If this is the way to reduce poverty in order to achieve millennium development goals, this is a matter of serious concern. Under estimation of poverty has definite implications on policies and programmes. If the volume of poverty is reduced, budget allocations for poverty eradications and rural development will have weakened logic for state subsidies and special assistance. The grave danger posed by this approach is that it inevitably leads to misidentifying of the poor and subsequently to the adoption of targeting, monitoring, and evaluation criteria, which are equally narrow and thus, carrying the many blind spots in the concept of deprivation into the operational phase of interventions (Saith, EPW, October 22, 2005). By implication corporate governance will have a free hand to exploit and expand profit for capital against the interests of the poor. The comprador state leadership with a subservient bureaucracy has been facilitating their imperialsist masters. However, reducing the public exchequer will have another significant inherent implication also. The Comprador network of lackies, surviving on public expenditure leakages will have tough competition among them, which essentially aggravate continued infighting to expose each other.

There must not be an iota of doubt that these compradors occupying various positions from village to parliaments have been misleading the people in the name of poverty eradication. All the so-called efforts of poverty eradication from the beginning of land reforms, providing irrigation, creating infrastructures, so-called green revolution and diversification of agriculture, target oriented development programmes for poor, etc., failed because of the inherent dishonest policies and their framework of implementations.

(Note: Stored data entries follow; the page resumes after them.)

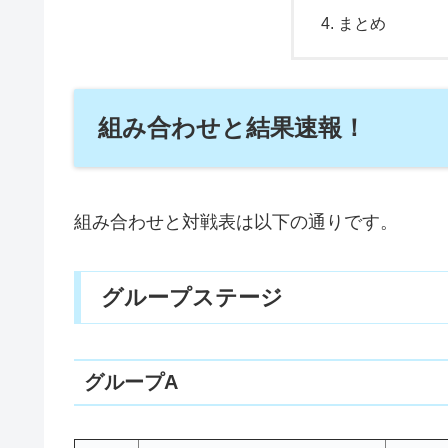
まとめ
組み合わせと結果速報！
組み合わせと対戦表は以下の通りです。
グループステージ
グループA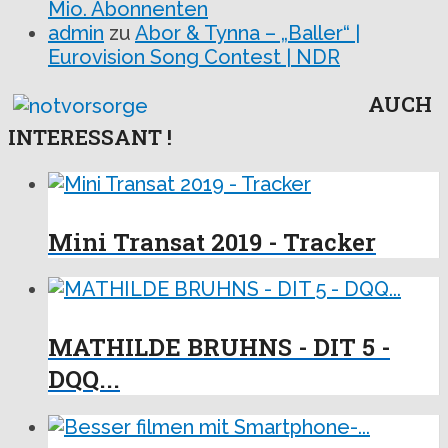
Mio. Abonnenten
admin
zu
Abor & Tynna – „Baller“ |
Eurovision Song Contest | NDR
AUCH
INTERESSANT !
Mini Transat 2019 - Tracker
MATHILDE BRUHNS - DIT 5 -
DQQ...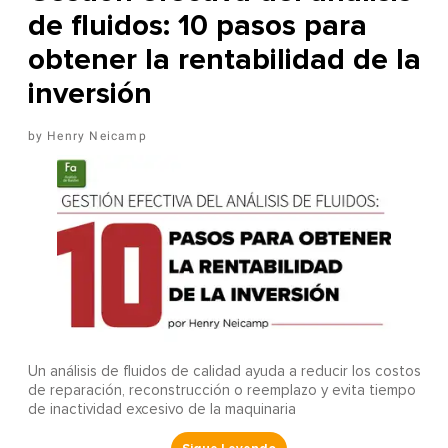
de fluidos: 10 pasos para
obtener la rentabilidad de la
inversión
Henry Neicamp
Un análisis de fluidos de calidad ayuda a reducir los costos
de reparación, reconstrucción o reemplazo y evita tiempo
de inactividad excesivo de la maquinaria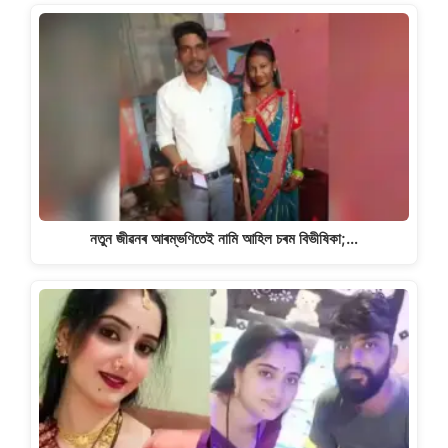
নতুন জীৱনৰ আৰম্ভণিতেই নামি আহিল চৰম বিভীষিকা;…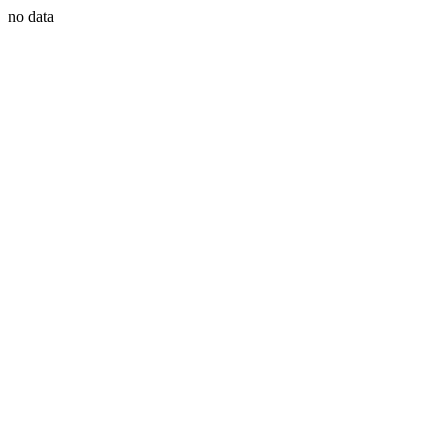
no data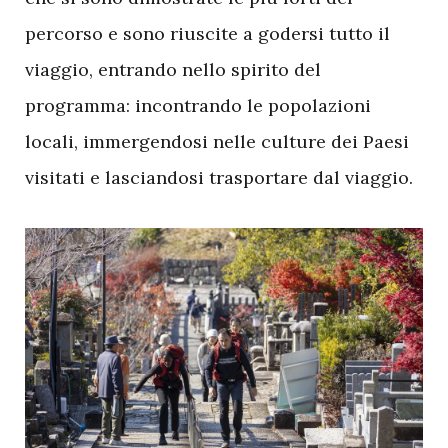
percorso e sono riuscite a godersi tutto il
viaggio, entrando nello spirito del
programma: incontrando le popolazioni
locali, immergendosi nelle culture dei Paesi
visitati e lasciandosi trasportare dal viaggio.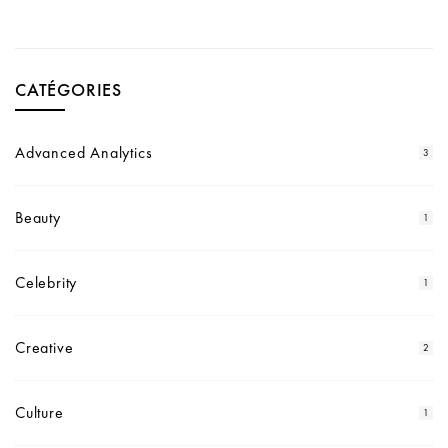
CATÉGORIES
Advanced Analytics
3
Beauty
1
Celebrity
1
Creative
2
Culture
1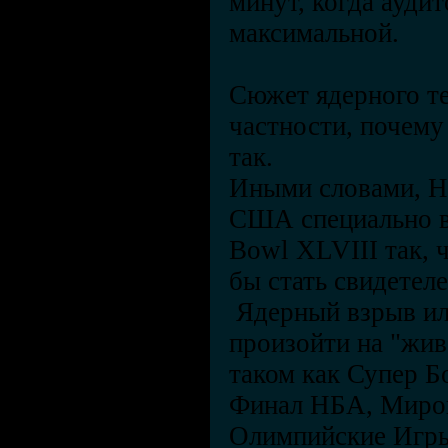
минут, когда аудит
максимальной.
Сюжет ядерного те
частности, почем
так.
Иными словами, Н
США специально в
Bowl XLVIII так, 
бы стать свидетеле
Ядерный взрыв ил
произойти на "жив
таком как Супер 
Финал НБА, Миро
Олимпийские Игры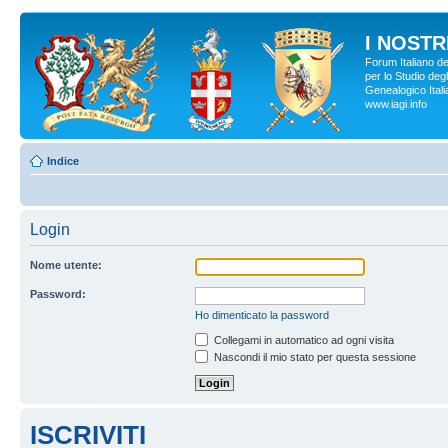
I NOSTRI
Forum Italiano d
per lo Studio degl
Genealogico Italia
www.iagi.info
Indice
Login
Nome utente:
Password:
Ho dimenticato la password
Collegami in automatico ad ogni visita
Nascondi il mio stato per questa sessione
ISCRIVITI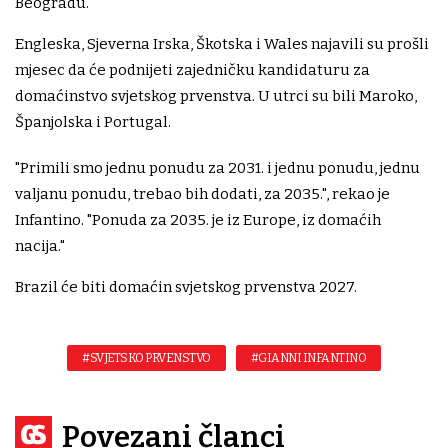
Beogradu.
Engleska, Sjeverna Irska, Škotska i Wales najavili su prošli
mjesec da će podnijeti zajedničku kandidaturu za
domaćinstvo svjetskog prvenstva. U utrci su bili Maroko,
Španjolska i Portugal.
"Primili smo jednu ponudu za 2031. i jednu ponudu, jednu
valjanu ponudu, trebao bih dodati, za 2035.", rekao je
Infantino. "Ponuda za 2035. je iz Europe, iz domaćih
nacija."
Brazil će biti domaćin svjetskog prvenstva 2027.
#SVJETSKO PRVENSTVO
#GIANNI INFANTINO
Povezani članci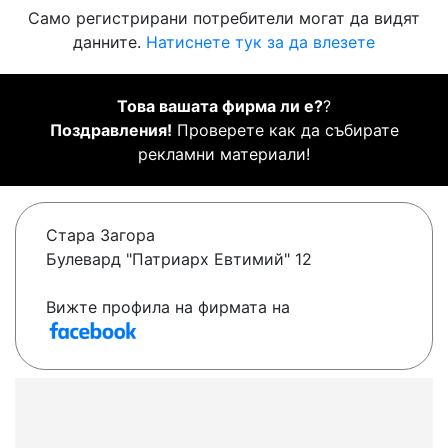
Само регистрирани потребители могат да видят
данните.
Натиснете тук за да влезете
Това вашата фирма ли е?
?
Поздравления!
Проверете как да събирате
рекламни материали!
Стара Загора
Булевард "Патриарх Евтимий" 12
Вижте профила на фирмата на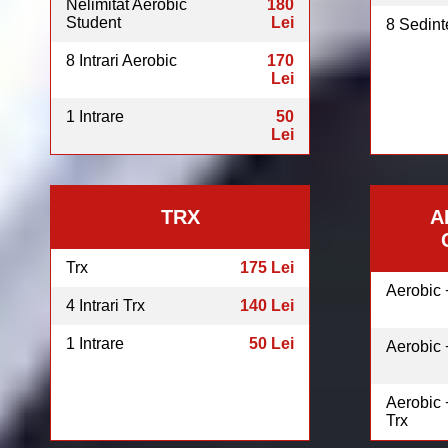
Nelimitat Aerobic
180
Student
Lei
8 Sedint
8 Intrari Aerobic
170
Lei
1 Intrare
50
Lei
TRX
A
Trx
175 Lei
Aerobic 
4 Intrari Trx
140 Lei
1 Intrare
50 Lei
Aerobic 
Aerobic 
Trx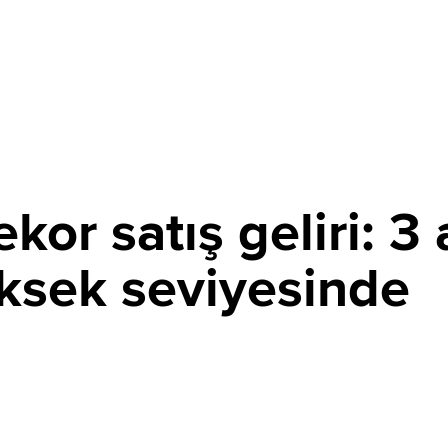
kor satış geliri: 3 
üksek seviyesinde
PAYLAŞ
lının nisan-haziran döneminde araç satış gelirlerini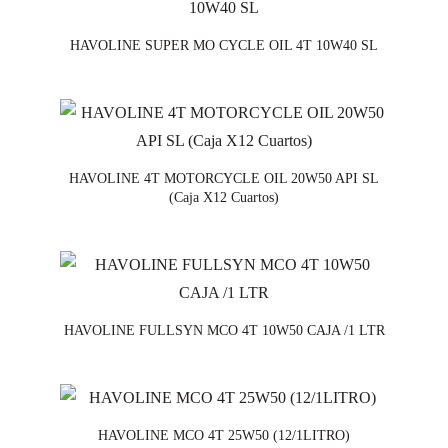
HAVOLINE SUPER MO CYCLE OIL 4T 10W40 SL
HAVOLINE 4T MOTORCYCLE OIL 20W50 API SL
(Caja X12 Cuartos)
HAVOLINE FULLSYN MCO 4T 10W50 CAJA /1 LTR
HAVOLINE MCO 4T 25W50 (12/1LITRO)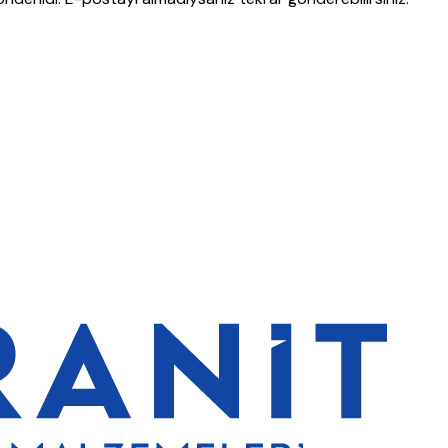
de de %5 indirim
5000 TL ve üzeri alışverişlerde ücretsiz kargo
Gra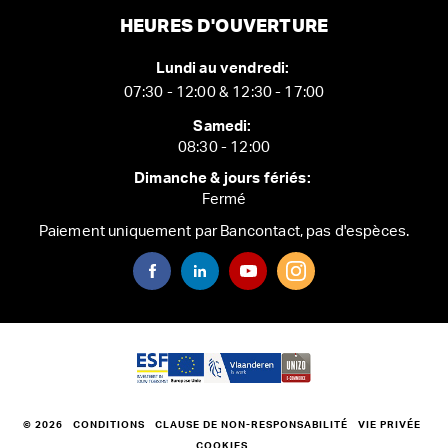
HEURES D'OUVERTURE
Lundi au vendredi:
07:30 - 12:00 & 12:30 - 17:00
Samedi:
08:30 - 12:00
Dimanche & jours fériés:
Fermé
Paiement uniquement par Bancontact, pas d'espèces.
© 2026
CONDITIONS
CLAUSE DE NON-RESPONSABILITÉ
VIE PRIVÉE
COOKIES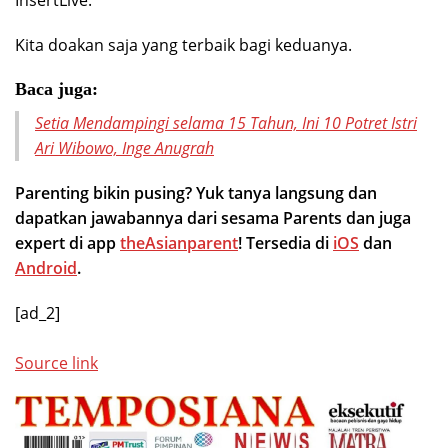
InsertLive.
Kita doakan saja yang terbaik bagi keduanya.
Baca juga:
Setia Mendampingi selama 15 Tahun, Ini 10 Potret Istri
Ari Wibowo, Inge Anugrah
Parenting bikin pusing? Yuk tanya langsung dan
dapatkan jawabannya dari sesama Parents dan juga
expert di app
theAsianparent
! Tersedia di
iOS
dan
Android
.
[ad_2]
Source link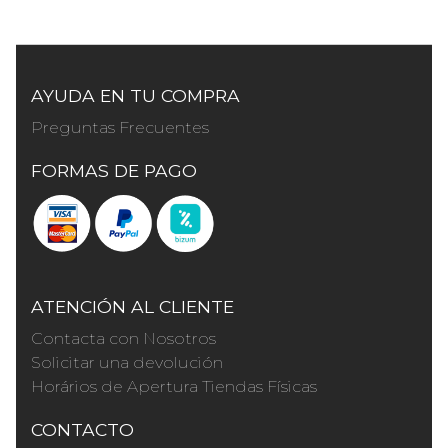
AYUDA EN TU COMPRA
Preguntas Frecuentes
FORMAS DE PAGO
ATENCIÓN AL CLIENTE
Contacta con Nosotros
Solicitar una devolución
Horários de Apertura Tiendas Físicas
CONTACTO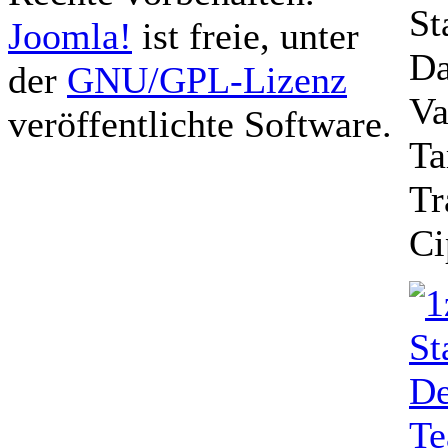
St
Joomla!
ist freie, unter
Da
der
GNU/GPL-Lizenz
Va
veröffentlichte Software.
Ta
Tr
Ci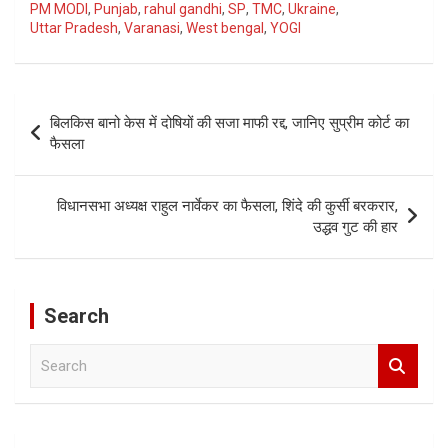
PM MODI
,
Punjab
,
rahul gandhi
,
SP
,
TMC
,
Ukraine
,
Uttar Pradesh
,
Varanasi
,
West bengal
,
YOGI
Post
बिलकिस बानो केस में दोषियों की सजा माफी रद्द, जानिए सुप्रीम कोर्ट का
navigation
फैसला
विधानसभा अध्यक्ष राहुल नार्वेकर का फैसला, शिंदे की कुर्सी बरकरार,
उद्धव गुट की हार
Search
S
e
a
r
c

The ruling classes have been busy in their nefarious design of creating illusions and framing contradictory policies. On the one hand they have been facilitating their imperial masters with concession after concessions in the name of reforms and narrowing down the base resources for the state exchequer and on the other hand they formulate popular policies for employment generation and poverty eradication. Financial crises are the obvious results leading to a cut in subsidies and disinvestments. Now agriculture, which has been the base of subsistence for the poor and middle peasantry, has been opened for MNCs and TNCs through contract farming and the WTO. Blind motivations for ‘modernization’ and ‘diversification’ of agriculture without proper infrastructure have resulted in policies that have led to suicides of the peasants even in the high growth regions of the country. The breakdown of the institutional credit system has been giving strength to moneylenders for extracting exorbitant rates of interest from the peasants. Inability to repay the loan because of crop failure and lack of effective insurance cover has been forcing them (peasants) to commit suicide, which is nothing but a series of cold-blooded murder. Therefore, the only option left before the people is to get organized and resist the systematic design of exploitation and murders adopted by the ruling compradors and their imperialist masters at various levels from local to the all-India, towards rebuilding a new world, free from exploitation and inequality.